→ **Recorded data**:
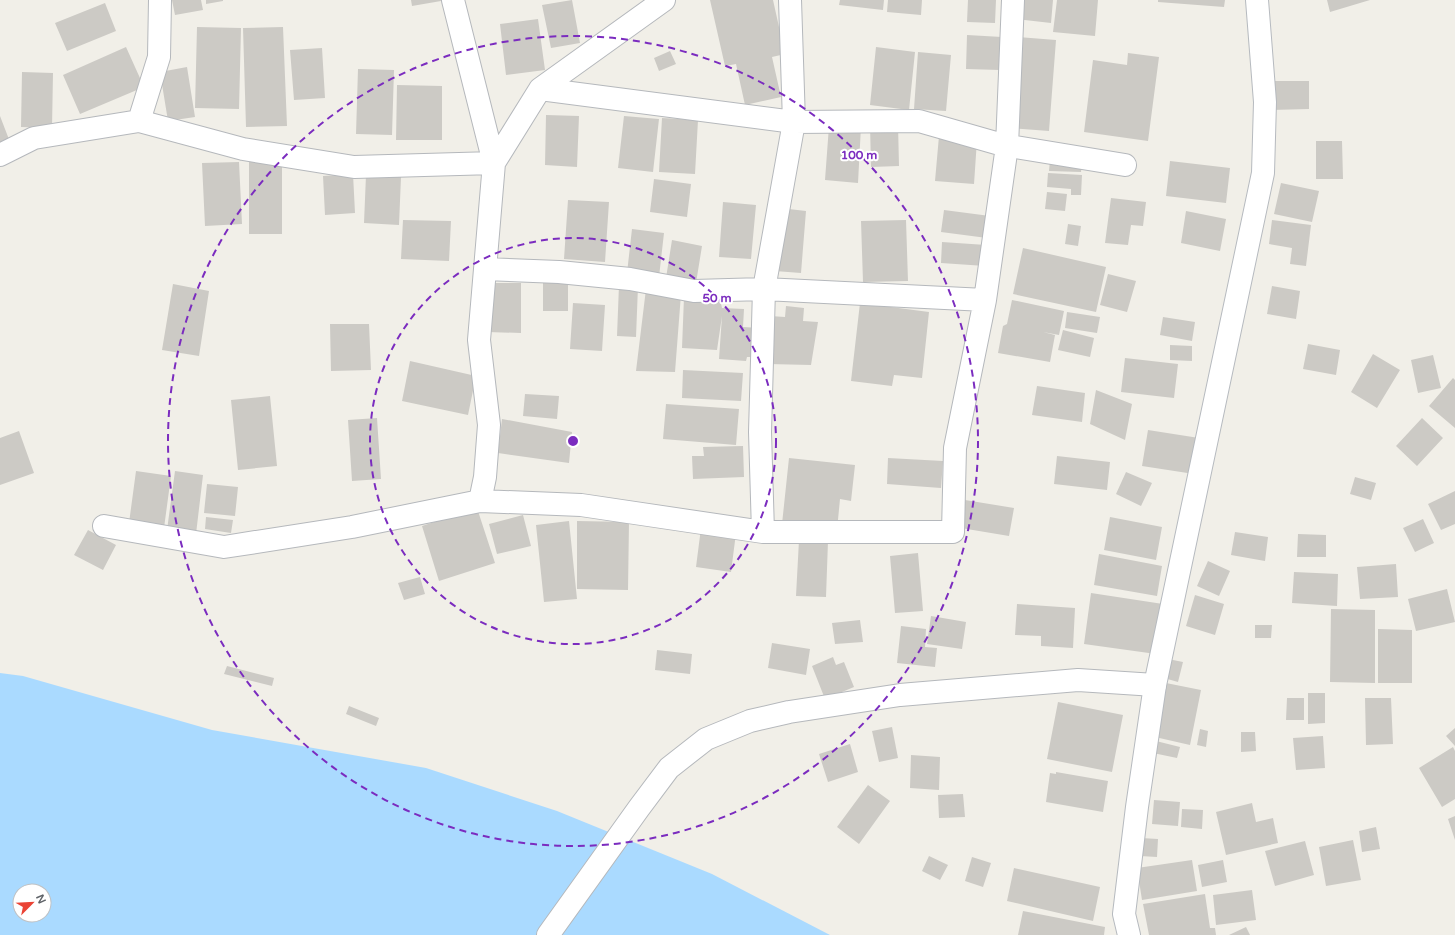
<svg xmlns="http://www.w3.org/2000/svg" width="1455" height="935" viewBox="0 0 1455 935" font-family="'Varela Round',sans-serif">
<rect width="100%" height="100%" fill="#f1efe8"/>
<path fill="#aadaff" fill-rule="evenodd" d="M 0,673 L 23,676 L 212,730 L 426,768 L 557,811 L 712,874 L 830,935 L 0,935 ZM 20,891 L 44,891 L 44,915 L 20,915 Z"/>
<path fill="#cccac5" d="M 172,0 L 201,0 L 203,10 L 175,15 Z
M 206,0 L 223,0 L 223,1 L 206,4 Z
M 411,0 L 441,0 L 441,1 L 412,6 Z
M 572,0 L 580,43 L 551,48 L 542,5 Z
M 710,0 L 773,0 L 785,54 L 772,57 L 781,97 L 745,105 L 736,64 L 725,66 Z
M 840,0 L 884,0 L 883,10 L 839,5 Z
M 888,0 L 922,0 L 921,15 L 887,12 Z
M 968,0 L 996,0 L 995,23 L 967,22 Z
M 1017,0 L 1053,0 L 1051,23 L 1015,19 Z
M 1057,0 L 1098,0 L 1095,36 L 1053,32 Z
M 1158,0 L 1225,0 L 1224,7 L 1158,2 Z
M 1327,0 L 1370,0 L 1330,12 Z
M 105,3 L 116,31 L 67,51 L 55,23 Z
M 538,19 L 545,70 L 506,75 L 500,24 Z
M 197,27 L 241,28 L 239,109 L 195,108 Z
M 283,27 L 287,126 L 246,127 L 243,28 Z
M 967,35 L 1002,37 L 1000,70 L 966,69 Z
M 1018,37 L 1056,40 L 1049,131 L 1011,128 Z
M 126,47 L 144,87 L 80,114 L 63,75 Z
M 876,47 L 915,52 L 909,110 L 870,105 Z
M 322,48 L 325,98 L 294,100 L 290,50 Z
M 670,51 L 676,64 L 659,71 L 654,58 Z
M 918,52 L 951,55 L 946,111 L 914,109 Z
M 1128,53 L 1159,57 L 1148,141 L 1084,132 L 1093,60 L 1127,65 Z
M 187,67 L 195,117 L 168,121 L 160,72 Z
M 358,69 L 394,70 L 392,135 L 356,134 Z
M 22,72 L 53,73 L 52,128 L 21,127 Z
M 1271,81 L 1309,81 L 1309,109 L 1271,110 Z
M 397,85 L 442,86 L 442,140 L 396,140 Z
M 546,115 L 579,116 L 577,167 L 545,165 Z
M 0,116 L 10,142 L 0,145 Z
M 624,116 L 659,119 L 653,172 L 618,168 Z
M 662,118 L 698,120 L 695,174 L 659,172 Z
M 870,124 L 898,124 L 899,166 L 871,167 Z
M 829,126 L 861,126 L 858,183 L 825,180 Z
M 939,136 L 977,140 L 974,184 L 935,181 Z
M 1316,141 L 1342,141 L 1343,179 L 1316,179 Z
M 249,160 L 282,160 L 282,234 L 249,234 Z
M 1050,160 L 1082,163 L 1081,172 L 1049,171 Z
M 1170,161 L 1230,168 L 1226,203 L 1166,196 Z
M 239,162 L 242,224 L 205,226 L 202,163 Z
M 1048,173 L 1082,175 L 1081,195 L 1071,195 L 1071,189 L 1047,187 Z
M 353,174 L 355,213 L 325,215 L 323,176 Z
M 366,175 L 401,177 L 399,225 L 364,223 Z
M 654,179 L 691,184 L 687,217 L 650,212 Z
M 1281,183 L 1319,191 L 1312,222 L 1274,214 Z
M 1047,192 L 1067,194 L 1065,211 L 1045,209 Z
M 1111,198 L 1146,202 L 1143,226 L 1131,225 L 1128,245 L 1105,243 Z
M 568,200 L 609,202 L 605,262 L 564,259 Z
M 723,202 L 756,205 L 751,259 L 719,257 Z
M 780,208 L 806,211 L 801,273 L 775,271 Z
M 944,210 L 990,216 L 987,238 L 941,232 Z
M 1186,211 L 1226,219 L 1220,251 L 1181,243 Z
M 403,220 L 451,221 L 449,261 L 401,259 Z
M 906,220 L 908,281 L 863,282 L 861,221 Z
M 1272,220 L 1311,225 L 1306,266 L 1290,264 L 1292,248 L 1269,244 Z
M 1068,224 L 1081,226 L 1078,246 L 1065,244 Z
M 632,229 L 664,233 L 659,277 L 627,273 Z
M 672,240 L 702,246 L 696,283 L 666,278 Z
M 942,242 L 986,245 L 985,266 L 941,263 Z
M 1023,248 L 1106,267 L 1096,312 L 1013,294 Z
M 1108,274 L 1136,281 L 1127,312 L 1100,305 Z
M 543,281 L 568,282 L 568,311 L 543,311 Z
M 487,283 L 521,283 L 521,333 L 487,332 Z
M 173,284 L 209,291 L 199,356 L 162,350 Z
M 619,285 L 638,286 L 636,337 L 617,336 Z
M 1272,286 L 1300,291 L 1296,319 L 1267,314 Z
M 646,289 L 681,294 L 675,372 L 636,371 Z
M 684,297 L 720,299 L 722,308 L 744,309 L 743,327 L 760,328 L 758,357 L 747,357 L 746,361 L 719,359 L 722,316 L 717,350 L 682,348 Z
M 1012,300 L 1064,311 L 1059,335 L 1043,332 L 1055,335 L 1050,362 L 998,353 L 1003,326 L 1007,324 Z
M 573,303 L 605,305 L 602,351 L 570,349 Z
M 860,303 L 929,312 L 922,378 L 894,375 L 892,386 L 851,381 Z
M 786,306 L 804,308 L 803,321 L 818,322 L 811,365 L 768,364 L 770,316 L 785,317 Z
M 1067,312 L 1100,317 L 1097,333 L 1065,328 Z
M 1163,317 L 1195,322 L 1192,341 L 1160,335 Z
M 330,324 L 369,324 L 371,370 L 331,371 Z
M 1063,330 L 1094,338 L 1090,357 L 1058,350 Z
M 1308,344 L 1340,350 L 1336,375 L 1303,369 Z
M 1170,345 L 1192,346 L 1192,361 L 1170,360 Z
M 1373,354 L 1400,370 L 1377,408 L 1351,392 Z
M 1433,355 L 1441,388 L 1418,393 L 1411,360 Z
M 1125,358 L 1178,364 L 1174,398 L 1121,392 Z
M 410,361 L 476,376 L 468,415 L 402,401 Z
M 683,370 L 743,373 L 741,401 L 682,398 Z
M 1453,378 L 1455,380 L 1455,428 L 1429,406 Z
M 1037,386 L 1085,393 L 1082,422 L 1032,415 Z
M 1096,390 L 1132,404 L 1125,440 L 1090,424 Z
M 525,394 L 559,396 L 557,419 L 523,416 Z
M 270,396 L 277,466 L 238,470 L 231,400 Z
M 666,404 L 739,409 L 736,445 L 663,439 Z
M 377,418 L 381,479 L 352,481 L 348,420 Z
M 1422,418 L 1443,438 L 1417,466 L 1396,446 Z
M 502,419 L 572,432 L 569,463 L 498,453 Z
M 1148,430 L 1199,438 L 1194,474 L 1142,466 Z
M 19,431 L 34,473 L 0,485 L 0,438 Z
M 743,446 L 744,477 L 693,479 L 692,456 L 704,456 L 703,447 Z
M 1057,456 L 1110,462 L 1107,490 L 1054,484 Z
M 789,458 L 855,465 L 851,501 L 840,499 L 837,530 L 782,524 Z
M 888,458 L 943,461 L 941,488 L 887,484 Z
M 136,471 L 171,476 L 164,528 L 129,523 Z
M 175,471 L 203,475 L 196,534 L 167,530 Z
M 1126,472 L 1152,483 L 1141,506 L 1116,494 Z
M 1355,477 L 1376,483 L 1371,500 L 1350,494 Z
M 207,484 L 238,487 L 235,516 L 204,513 Z
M 1455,491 L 1455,524 L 1441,530 L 1428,504 Z
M 965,500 L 1014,508 L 1009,536 L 961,528 Z
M 477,508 L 495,563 L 439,581 L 422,526 Z
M 523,515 L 531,546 L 497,554 L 489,524 Z
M 206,517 L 233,520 L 231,533 L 205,529 Z
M 1110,517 L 1162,527 L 1156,560 L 1104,550 Z
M 1423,519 L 1434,543 L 1415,552 L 1403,528 Z
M 569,521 L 577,599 L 544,602 L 536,525 Z
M 577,521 L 629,522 L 628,590 L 577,589 Z
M 701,528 L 736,533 L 731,572 L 696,567 Z
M 88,530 L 116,545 L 103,570 L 74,555 Z
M 1235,532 L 1268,537 L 1265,561 L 1231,555 Z
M 1298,534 L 1326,535 L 1326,557 L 1297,557 Z
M 799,540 L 828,541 L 826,597 L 796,596 Z
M 918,553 L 923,611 L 895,613 L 890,556 Z
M 1099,554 L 1162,566 L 1157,596 L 1094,585 Z
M 1208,561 L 1230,571 L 1219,596 L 1197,586 Z
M 1396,564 L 1398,597 L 1360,599 L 1357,567 Z
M 1294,572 L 1338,574 L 1337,606 L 1292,603 Z
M 420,577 L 425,594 L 404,600 L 398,583 Z
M 1447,589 L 1455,622 L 1416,631 L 1408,599 Z
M 1091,593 L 1163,604 L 1156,654 L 1084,644 Z
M 1195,595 L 1224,604 L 1215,635 L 1186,626 Z
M 1017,604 L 1075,608 L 1073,648 L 1041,646 L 1041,636 L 1015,635 Z
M 1331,609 L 1375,610 L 1375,683 L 1330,682 Z
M 931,616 L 966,622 L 962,649 L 927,644 Z
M 860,620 L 863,642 L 835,644 L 832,623 Z
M 1255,625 L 1272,625 L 1271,638 L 1255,638 Z
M 901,626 L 926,629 L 925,647 L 937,648 L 935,667 L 897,663 Z
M 1378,629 L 1412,630 L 1412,683 L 1378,683 Z
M 772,643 L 810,649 L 806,675 L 768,668 Z
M 657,650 L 692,654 L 690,674 L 655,670 Z
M 833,657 L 836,665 L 844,662 L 854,687 L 825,699 L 812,666 Z
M 1168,659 L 1183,662 L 1178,682 L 1164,678 Z
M 227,666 L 274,678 L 272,686 L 224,674 Z
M 1166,683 L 1201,690 L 1190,745 L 1155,737 Z
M 1308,693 L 1325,693 L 1325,723 L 1308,724 Z
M 1287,698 L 1304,698 L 1304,720 L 1286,720 Z
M 1365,698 L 1391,698 L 1393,744 L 1366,745 Z
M 1058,702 L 1123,715 L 1112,772 L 1047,759 Z
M 349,706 L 379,718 L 376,726 L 346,714 Z
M 892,727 L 898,758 L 879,762 L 872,731 Z
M 1455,728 L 1455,746 L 1446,736 Z
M 1200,729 L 1208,731 L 1206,747 L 1197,745 Z
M 1241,732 L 1255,732 L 1256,751 L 1241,752 Z
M 1323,736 L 1325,768 L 1296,770 L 1293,738 Z
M 1156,741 L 1180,747 L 1177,758 L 1153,753 Z
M 850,744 L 858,772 L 828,782 L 819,754 Z
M 1453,747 L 1455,751 L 1455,799 L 1442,807 L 1419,768 Z
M 911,755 L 940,757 L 939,790 L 910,788 Z
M 1056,772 L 1108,781 L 1103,812 L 1046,802 L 1050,773 L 1056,774 Z
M 868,785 L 890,801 L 859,844 L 837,827 Z
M 963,794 L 965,817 L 939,818 L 938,795 Z
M 1154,800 L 1180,802 L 1178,826 L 1152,824 Z
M 1252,803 L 1256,822 L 1273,818 L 1278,843 L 1226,855 L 1216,812 Z
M 1182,809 L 1203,810 L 1202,829 L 1181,827 Z
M 1455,816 L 1455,840 L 1448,819 Z
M 1376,827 L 1380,849 L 1362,852 L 1359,831 Z
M 1141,838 L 1158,839 L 1157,857 L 1140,856 Z
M 1353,840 L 1361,880 L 1326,886 L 1319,847 Z
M 1305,841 L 1314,875 L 1275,886 L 1265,851 Z
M 929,856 L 948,865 L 940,880 L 922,871 Z
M 972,857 L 991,863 L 983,887 L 965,881 Z
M 1192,860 L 1197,891 L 1142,900 L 1137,868 Z
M 1223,860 L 1227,882 L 1202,887 L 1198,865 Z
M 1014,868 L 1100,887 L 1093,921 L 1007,901 Z
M 1252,890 L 1256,920 L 1216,925 L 1213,895 Z
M 1205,894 L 1210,928 L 1215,928 L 1216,935 L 1149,935 L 1143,904 Z
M 1023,911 L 1105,927 L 1104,935 L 1018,935 Z
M 1246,927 L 1250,935 L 1229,935 Z"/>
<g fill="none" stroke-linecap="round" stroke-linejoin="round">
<defs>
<path id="minor" d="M 160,0 L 159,57 L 139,121 L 243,149 L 354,167 L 494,163 L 540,89 L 664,0
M 540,89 L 794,122 L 919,121 L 1003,145 L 1125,165
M 0,155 L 34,138 L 139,121
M 485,269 L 559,272 L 630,279 L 694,291 L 764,289 L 985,300
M 480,501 L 581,505 L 763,532 L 953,532 L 955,448 L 985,300 L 1007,146 L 1013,0
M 104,526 L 224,547 L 352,527 L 480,501 L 485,477 L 489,425 L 479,340 L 494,163 L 453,0
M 763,532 L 760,432 L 764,289 L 794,122 L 790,0
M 548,935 L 639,808 L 669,768 L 706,739 L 750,721 L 789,712 L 900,695 L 1078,680 L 1155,685"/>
<path id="secondary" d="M 1129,935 L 1124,914 L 1137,807 L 1155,685 L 1263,173 L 1265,102 L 1257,0"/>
</defs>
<use href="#minor" stroke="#b5b8bc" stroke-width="24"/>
<use href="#secondary" stroke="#b6babf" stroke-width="24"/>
<use href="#minor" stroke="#fff" stroke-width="22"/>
<use href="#secondary" stroke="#fff" stroke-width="22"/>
</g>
<g fill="none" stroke="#7b2cbf" stroke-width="2" stroke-dasharray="7 5">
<circle cx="573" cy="441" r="203"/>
<circle cx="573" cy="441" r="405"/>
</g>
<circle cx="573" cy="441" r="6" fill="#7b2cbf" stroke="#fff" stroke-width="2"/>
<g font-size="12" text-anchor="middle" font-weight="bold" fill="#7b2cbf" stroke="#fff" stroke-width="4" stroke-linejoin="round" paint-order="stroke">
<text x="859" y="159">100 m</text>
<text x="717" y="302">50 m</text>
</g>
<g transform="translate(32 903) rotate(66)"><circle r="19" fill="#ffffff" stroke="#bfc1c3"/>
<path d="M0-3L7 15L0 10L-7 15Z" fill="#ea4335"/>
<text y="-6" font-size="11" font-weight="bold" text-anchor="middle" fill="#5f6368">N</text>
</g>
</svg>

→ **Your goal**: Write out the lines above, starting at the line that contains "M 0,155 L 34,138 L 139,121" and ending with the final line, and nothing else; copy them exactly.

→ **Completed exercise**:
M 0,155 L 34,138 L 139,121
M 485,269 L 559,272 L 630,279 L 694,291 L 764,289 L 985,300
M 480,501 L 581,505 L 763,532 L 953,532 L 955,448 L 985,300 L 1007,146 L 1013,0
M 104,526 L 224,547 L 352,527 L 480,501 L 485,477 L 489,425 L 479,340 L 494,163 L 453,0
M 763,532 L 760,432 L 764,289 L 794,122 L 790,0
M 548,935 L 639,808 L 669,768 L 706,739 L 750,721 L 789,712 L 900,695 L 1078,680 L 1155,685"/>
<path id="secondary" d="M 1129,935 L 1124,914 L 1137,807 L 1155,685 L 1263,173 L 1265,102 L 1257,0"/>
</defs>
<use href="#minor" stroke="#b5b8bc" stroke-width="24"/>
<use href="#secondary" stroke="#b6babf" stroke-width="24"/>
<use href="#minor" stroke="#fff" stroke-width="22"/>
<use href="#secondary" stroke="#fff" stroke-width="22"/>
</g>
<g fill="none" stroke="#7b2cbf" stroke-width="2" stroke-dasharray="7 5">
<circle cx="573" cy="441" r="203"/>
<circle cx="573" cy="441" r="405"/>
</g>
<circle cx="573" cy="441" r="6" fill="#7b2cbf" stroke="#fff" stroke-width="2"/>
<g font-size="12" text-anchor="middle" font-weight="bold" fill="#7b2cbf" stroke="#fff" stroke-width="4" stroke-linejoin="round" paint-order="stroke">
<text x="859" y="159">100 m</text>
<text x="717" y="302">50 m</text>
</g>
<g transform="translate(32 903) rotate(66)"><circle r="19" fill="#ffffff" stroke="#bfc1c3"/>
<path d="M0-3L7 15L0 10L-7 15Z" fill="#ea4335"/>
<text y="-6" font-size="11" font-weight="bold" text-anchor="middle" fill="#5f6368">N</text>
</g>
</svg>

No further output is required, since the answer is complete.